There is so much pain still in my heart that I am working through. So many mornings I wake up and think of them. My family. My mom. My grandmother. I am still in shock that this is the path. This is the outcome of all those years of faith. And yet, when I give thanks, I see that He did not forsake me. He did not leave me alone, even though I have felt so very alone.
I wrote in a journal entry recently, “Singleness has been a thorn in my side these 15 years, but it has not killed me”. That was the truth. It has been difficult and challenging. Painful and lonely. Hard and led to much hope deferred. But it did not kill me.
He does things His way. That is what I am learning. He answered in His way. He gave me my own business in response to my former employer persecuting me. He gave me time with my mom when I didn’t know our time was limited. He gave me an amazing companion in a season of singleness when loss was faced on several fronts. He gave me sisters when I did not have close family. He gave me financial provision when I didn’t have steady income.
He answered.
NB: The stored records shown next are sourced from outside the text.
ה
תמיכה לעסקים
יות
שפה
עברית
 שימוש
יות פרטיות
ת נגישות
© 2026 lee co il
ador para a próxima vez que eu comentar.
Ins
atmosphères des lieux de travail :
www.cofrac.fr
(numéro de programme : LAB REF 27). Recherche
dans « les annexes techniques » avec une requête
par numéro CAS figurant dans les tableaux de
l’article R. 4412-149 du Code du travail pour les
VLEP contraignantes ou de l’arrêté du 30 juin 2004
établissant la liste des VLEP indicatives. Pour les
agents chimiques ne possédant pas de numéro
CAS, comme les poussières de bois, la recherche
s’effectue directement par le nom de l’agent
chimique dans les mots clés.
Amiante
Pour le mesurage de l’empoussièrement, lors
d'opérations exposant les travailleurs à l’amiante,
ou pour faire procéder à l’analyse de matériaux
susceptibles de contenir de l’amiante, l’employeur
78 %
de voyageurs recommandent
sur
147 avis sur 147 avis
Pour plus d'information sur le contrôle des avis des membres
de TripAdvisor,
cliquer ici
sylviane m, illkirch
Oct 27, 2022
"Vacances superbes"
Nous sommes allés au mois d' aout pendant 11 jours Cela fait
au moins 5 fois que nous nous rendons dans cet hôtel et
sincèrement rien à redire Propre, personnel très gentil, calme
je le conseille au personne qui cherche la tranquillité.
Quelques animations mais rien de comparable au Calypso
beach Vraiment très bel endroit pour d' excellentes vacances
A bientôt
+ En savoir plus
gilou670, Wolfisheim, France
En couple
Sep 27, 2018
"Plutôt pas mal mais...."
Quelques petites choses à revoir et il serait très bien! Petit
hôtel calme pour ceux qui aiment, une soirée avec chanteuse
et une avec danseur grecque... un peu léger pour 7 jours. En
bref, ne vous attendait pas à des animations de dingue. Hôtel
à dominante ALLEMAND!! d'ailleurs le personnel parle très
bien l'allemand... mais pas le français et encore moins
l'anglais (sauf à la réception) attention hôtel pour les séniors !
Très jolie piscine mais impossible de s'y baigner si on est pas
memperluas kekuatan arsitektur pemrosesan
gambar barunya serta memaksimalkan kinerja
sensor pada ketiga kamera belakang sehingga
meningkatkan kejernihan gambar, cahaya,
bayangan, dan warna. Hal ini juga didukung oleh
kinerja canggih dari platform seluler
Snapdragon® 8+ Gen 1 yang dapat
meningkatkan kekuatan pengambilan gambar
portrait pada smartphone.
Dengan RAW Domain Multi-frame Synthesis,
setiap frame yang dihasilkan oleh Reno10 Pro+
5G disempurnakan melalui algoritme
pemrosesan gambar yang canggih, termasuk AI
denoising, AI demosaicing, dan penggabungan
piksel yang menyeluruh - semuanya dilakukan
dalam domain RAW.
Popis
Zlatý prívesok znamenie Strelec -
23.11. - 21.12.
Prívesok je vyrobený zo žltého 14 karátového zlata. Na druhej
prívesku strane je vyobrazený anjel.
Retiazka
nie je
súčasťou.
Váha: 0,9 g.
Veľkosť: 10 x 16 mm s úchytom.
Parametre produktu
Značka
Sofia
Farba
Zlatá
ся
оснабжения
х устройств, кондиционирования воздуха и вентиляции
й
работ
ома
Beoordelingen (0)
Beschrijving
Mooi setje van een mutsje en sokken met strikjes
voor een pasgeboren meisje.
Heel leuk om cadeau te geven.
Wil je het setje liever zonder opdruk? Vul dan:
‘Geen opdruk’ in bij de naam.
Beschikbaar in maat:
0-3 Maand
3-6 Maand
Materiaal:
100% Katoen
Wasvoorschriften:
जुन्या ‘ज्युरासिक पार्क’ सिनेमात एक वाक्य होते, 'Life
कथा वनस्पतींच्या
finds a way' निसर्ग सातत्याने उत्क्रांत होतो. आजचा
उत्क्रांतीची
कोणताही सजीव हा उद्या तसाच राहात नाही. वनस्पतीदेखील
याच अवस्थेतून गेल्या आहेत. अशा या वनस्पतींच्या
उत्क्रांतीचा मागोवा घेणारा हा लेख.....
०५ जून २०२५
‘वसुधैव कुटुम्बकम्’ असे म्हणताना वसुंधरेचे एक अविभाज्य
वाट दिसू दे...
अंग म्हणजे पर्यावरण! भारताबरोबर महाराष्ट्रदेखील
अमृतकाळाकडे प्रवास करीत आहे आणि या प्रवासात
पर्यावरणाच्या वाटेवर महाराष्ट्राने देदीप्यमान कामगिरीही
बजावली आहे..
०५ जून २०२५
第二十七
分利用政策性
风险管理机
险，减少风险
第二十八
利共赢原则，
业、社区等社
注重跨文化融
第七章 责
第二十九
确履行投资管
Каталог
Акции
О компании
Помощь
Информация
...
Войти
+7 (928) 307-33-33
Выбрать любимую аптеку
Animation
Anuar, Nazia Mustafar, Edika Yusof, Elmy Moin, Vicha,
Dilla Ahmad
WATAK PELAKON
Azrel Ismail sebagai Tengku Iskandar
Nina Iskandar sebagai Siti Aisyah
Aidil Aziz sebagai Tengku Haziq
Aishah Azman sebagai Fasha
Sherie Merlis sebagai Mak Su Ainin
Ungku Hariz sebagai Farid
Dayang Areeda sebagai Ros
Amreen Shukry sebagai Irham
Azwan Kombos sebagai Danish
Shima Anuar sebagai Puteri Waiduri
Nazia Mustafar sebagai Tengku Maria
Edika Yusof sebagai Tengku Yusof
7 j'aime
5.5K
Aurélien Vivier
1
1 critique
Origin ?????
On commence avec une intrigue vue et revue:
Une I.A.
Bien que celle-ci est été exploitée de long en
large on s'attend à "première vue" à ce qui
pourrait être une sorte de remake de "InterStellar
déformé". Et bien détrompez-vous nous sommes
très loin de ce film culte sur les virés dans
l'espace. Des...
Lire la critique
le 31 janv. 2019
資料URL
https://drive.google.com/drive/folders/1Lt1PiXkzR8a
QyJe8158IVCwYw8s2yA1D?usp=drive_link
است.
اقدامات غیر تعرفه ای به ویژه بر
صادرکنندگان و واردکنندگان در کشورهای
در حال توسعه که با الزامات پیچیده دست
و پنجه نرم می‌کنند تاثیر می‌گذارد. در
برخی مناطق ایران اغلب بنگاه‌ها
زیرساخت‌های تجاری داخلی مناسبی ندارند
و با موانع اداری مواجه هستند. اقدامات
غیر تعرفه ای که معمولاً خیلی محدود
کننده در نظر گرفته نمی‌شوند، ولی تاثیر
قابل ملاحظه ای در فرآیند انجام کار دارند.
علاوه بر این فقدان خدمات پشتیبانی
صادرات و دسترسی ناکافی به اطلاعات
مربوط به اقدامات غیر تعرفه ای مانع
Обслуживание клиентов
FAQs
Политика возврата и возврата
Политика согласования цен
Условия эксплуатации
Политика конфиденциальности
He just didn’t answer in the way I wanted Him to. He did not take away the thorn.
Instead He gave grace for it.
I’m grateful for His provision. I’m grateful for the women in my life who are there through thick and thin. I’m grateful for the Holy Spirit who’s mercies are new every morning.
He does not give up on us. He does not leave us alone.
Thank You Father for Your answer.
I know that I am not worthy of even that.